* **Provided text**:

#####

Plant-filled desk area in front of window with view of greenery
Natural scientists say that making our homes and offices look and feel more like nature can provide some of the benefits of actually being there. Spacejoy / Unsplash

Experts at green design and consulting firm Terrapin Bright Green view interiors that mimic nature as a pathway to healing and resilience for people traumatized by the loss of homes to wildfires or other disasters. “We see biophilic design as a really powerful tool for supporting people’s health and well-being,” says Bill Browning, a co-founding partner. The firm has worked on more than 100 buildings that incorporate biophilic design. He hopes that experiencing this connection to nature “also makes people think about wanting to help preserve nature.”

In the meantime, the research is clear and design interventions are well understood: Scaling up biophilic interiors will have a positive impact on society’s collective well-being, especially if it is accessible to all. To this end, WELL partners with affordable housing developers like Enterprise and offers discounts and incentives for pursuing its certification. ILFI, which has certified 79 buildings as “living buildings” with biophilic design elements, provides a framework and resources for the affordable housing sector. And some states require green design and healthy interiors in affordable housing projects that take advantage of the federal Low-Income Housing Tax Credit (although there is still a way to go in terms of requiring biophilic design). “There’s always going to be more that we need to do between those buildings,” says Unnikrishnan.

Whether it be outdoors or indoors, it is crucial that we bring nature closer to people, says Rovalo. “Having access to nature really is a human birthright.”

#####

* **Problems to work on**:
1 > In one to three sentences, explain why WELL offers discounts and incentives for pursuing its certification, according to the passage on biophilic design.
2 > According to the passage on biophilic design, how many buildings has ILFI certified as "living buildings"?
The stored data entries have no role in this work.

* **Stored data entries**:
#####

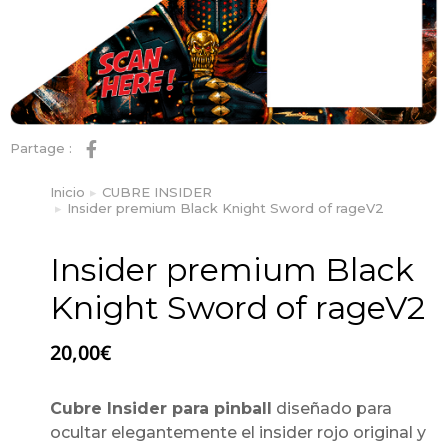
Partage :
Inicio
CUBRE INSIDER
Estás aquí:
Insider premium Black Knight Sword of rageV2
Insider premium Black
Knight Sword of rageV2
20,00
€
Cubre Insider para pinball
diseñado para
ocultar elegantemente el insider rojo original y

#####

* **Results**:
1 > The passage states that scaling up biophilic interiors will improve society's collective well-being, especially if it is accessible to all. To that end, WELL partners with affordable housing developers like Enterprise and offers discounts and incentives for pursuing its certification.

2 > ILFI has certified 79 buildings as "living buildings."